Medically, fatigue is a non-specific symptom, which means that it has many possible causes. Fatigue is considered a symptom because it is a subjective feeling reported by the patient, rather than an objective one that can be observed by others.

Symptoms of fatigue

    The main symptom of fatigue is exhaustion (severe fatigue) after a physical or mental activity. The patient does not feel refreshed after resting or sleeping. Severe fatigue may undermine the person’s ability to carry out their usual activities. Fatigue signs and symptoms may be of a physical, mental or emotional nature. Below is a list of some more possible signs and symptoms:

  • Headache
  • Impaired judgment
  • Indecisiveness
  • Irritability
  • Loss of appetite
  • Chronic (long-term) tiredness

Caring of fatigue

Sleep

  • Try to go to bed and wake up at the same time each day.
  • Set your bedroom’s temperature at a comfortable level. It must neither be too cold nor too hot.
  • Do not have your last meal of the day too close to your bedtime – not less than 90 minutes or two hours before you go
    to bed.
  • As bedtime approaches, physically and mentally slow down. Have a warm bath and listen to some soothing music.
    Clear your mind of stressful and worrying thoughts.

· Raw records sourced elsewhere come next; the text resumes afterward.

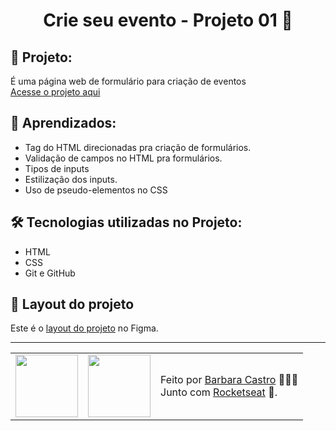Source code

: <h1 align="center">Crie seu evento - Projeto 01 🚀</h1>
<h2>📝 Projeto:</h2>
<p>
  É uma página web de formulário para criação de eventos
  </br>
  <a href="https://6455c6e69d0f6747b71f22ea--splendid-sundae-002a9b.netlify.app/">
    Acesse o projeto aqui
  </a>
</p>
 
<h2>🤯 Aprendizados:</h2>
<ul>
  <li>Tag do HTML direcionadas pra criação de formulários.</li>
  <li>Validação de campos no HTML pra formulários.</li>
  <li>Tipos de inputs</li>
  <li>Estilização dos inputs.</li>
  <li>Uso de pseudo-elementos no CSS</li>
</ul>

<h2>🛠 Tecnologias utilizadas no Projeto:</h2>
<ul>
  <li>HTML</li>
  <li>CSS</li>
  <li>Git e GitHub</li>
</ul>

<h2>🎨 Layout do projeto</h2>
<p>
  Este é o <a href="https://www.figma.com/file/awKo2fqYRJgD3QhK0AQsfg/Explorer-Stage-03-Projeto-01-(Copy)?type=design&node-id=0-1&t=fnAU9AUOp2jbk8tE-0">layout do projeto</a> no Figma.
</p>

---

<table align="center">
  <tr>
    <td>
      <img src="https://github.com/barbcastro.png" width="100px" />
    </td>
    <td>
      <img src="https://github.com/rocketseat-education.png" width="100px" />
    </td>
    <td>
      Feito por <a href="https://github.com/barbcastro">Barbara Castro</a> 🙋🏽‍♀️
      <br> Junto com <a href="https://rocketseat.com.br">Rocketseat</a> 🚀.
    </td>
  </tr>
</table>
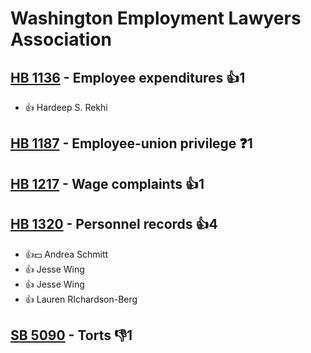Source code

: # Washington Employment Lawyers Association

## [HB 1136](/bill/2023-24/hb/1136/) - Employee expenditures 👍1  
* 👍 Hardeep S. Rekhi

## [HB 1187](/bill/2023-24/hb/1187/) - Employee-union privilege   ❓1

## [HB 1217](/bill/2023-24/hb/1217/) - Wage complaints 👍1  

## [HB 1320](/bill/2023-24/hb/1320/) - Personnel records 👍4  
* 👍💵 Andrea Schmitt
* 👍 Jesse Wing
* 👍 Jesse Wing
* 👍 Lauren RIchardson-Berg

## [SB 5090](/bill/2023-24/sb/5090/) - Torts  👎1 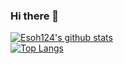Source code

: ### Hi there 👋

<!--
**Esoh124/Esoh124** is a ✨ _special_ ✨ repository because its `README.md` (this file) appears on your GitHub profile.

Here are some ideas to get you started:

- 🔭 I’m currently working on ...
- 🌱 I’m currently learning ...
- 👯 I’m looking to collaborate on ...
- 🤔 I’m looking for help with ...
- 💬 Ask me about ...
- 📫 How to reach me: ...
- 😄 Pronouns: ...
- ⚡ Fun fact: ...
-->
[![Esoh124's github stats](https://github-readme-stats.vercel.app/api?username=Esoh124)](https://github.com/anuraghazra/github-readme-stats)
</br>
﻿[![Top Langs](https://github-readme-stats.vercel.app/api/top-langs/?username=Esoh124&langs_count=10&layout=compact&theme=dark)](https://github.com/jogilsang/jogilsang)﻿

Eating and drinking habits

  • If you eat three regular meals each day, eat at the same time each day, and follow a well-balanced diet, your overall health will improve and so will your sleep patterns.
  • If you are underweight, add more calories to your diet, but make sure it is a healthy one.
  • If you are overweight, follow a well-balanced diet and aim for a healthy body weight.

Physical activity

Remember that fatigue-physical inactivity-fatigue vicious cycle. If you are unfit you are more likely to feel tired. Break that cycle. It is important that any physical activity drive is done properly and gradually. Regular exercisers sleep better and suffer much less from fatigue than other people.